- **DIRECTION**
Copy the lines below verbatim, starting at the line that contains "collectors: W. D. Longbottom & L.M. Boch" and continuing through the last line of the records, with both ends included.

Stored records

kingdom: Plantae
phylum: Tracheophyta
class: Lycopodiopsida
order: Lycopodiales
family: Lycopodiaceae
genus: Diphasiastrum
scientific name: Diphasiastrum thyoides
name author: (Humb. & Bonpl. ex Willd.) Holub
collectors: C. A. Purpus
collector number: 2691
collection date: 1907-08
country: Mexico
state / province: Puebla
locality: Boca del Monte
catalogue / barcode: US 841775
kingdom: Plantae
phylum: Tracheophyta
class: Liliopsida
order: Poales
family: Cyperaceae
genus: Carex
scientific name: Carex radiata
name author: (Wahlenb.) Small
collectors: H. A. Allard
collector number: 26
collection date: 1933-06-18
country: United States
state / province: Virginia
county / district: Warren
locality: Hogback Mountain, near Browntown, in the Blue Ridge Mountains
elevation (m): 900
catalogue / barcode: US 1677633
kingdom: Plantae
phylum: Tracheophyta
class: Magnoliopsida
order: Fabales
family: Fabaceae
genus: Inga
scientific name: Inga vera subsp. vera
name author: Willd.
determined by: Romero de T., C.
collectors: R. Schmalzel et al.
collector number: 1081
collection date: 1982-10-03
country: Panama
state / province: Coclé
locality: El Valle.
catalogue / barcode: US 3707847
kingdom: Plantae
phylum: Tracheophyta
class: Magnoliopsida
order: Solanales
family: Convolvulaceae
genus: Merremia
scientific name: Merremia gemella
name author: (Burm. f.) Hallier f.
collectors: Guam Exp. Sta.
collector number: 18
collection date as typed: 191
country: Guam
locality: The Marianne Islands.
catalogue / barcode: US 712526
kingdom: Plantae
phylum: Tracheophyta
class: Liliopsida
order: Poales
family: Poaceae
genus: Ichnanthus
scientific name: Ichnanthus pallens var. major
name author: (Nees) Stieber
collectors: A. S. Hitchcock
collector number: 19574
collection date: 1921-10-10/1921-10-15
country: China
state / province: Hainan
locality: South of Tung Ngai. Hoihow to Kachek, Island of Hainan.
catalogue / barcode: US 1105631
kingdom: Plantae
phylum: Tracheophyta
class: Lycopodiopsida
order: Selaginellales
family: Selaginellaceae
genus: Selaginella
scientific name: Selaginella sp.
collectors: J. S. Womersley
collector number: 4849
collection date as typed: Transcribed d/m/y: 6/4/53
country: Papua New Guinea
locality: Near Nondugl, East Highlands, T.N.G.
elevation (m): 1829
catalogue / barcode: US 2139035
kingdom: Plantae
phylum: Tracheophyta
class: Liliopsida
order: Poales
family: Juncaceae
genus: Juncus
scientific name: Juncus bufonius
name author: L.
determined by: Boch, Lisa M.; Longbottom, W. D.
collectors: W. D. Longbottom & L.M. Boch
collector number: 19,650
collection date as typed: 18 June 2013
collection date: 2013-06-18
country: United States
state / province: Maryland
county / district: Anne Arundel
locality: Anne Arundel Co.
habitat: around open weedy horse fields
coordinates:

- **CORRECT ANSWER**
collectors: W. D. Longbottom & L.M. Boch
collector number: 19,650
collection date as typed: 18 June 2013
collection date: 2013-06-18
country: United States
state / province: Maryland
county / district: Anne Arundel
locality: Anne Arundel Co.
habitat: around open weedy horse fields
coordinates:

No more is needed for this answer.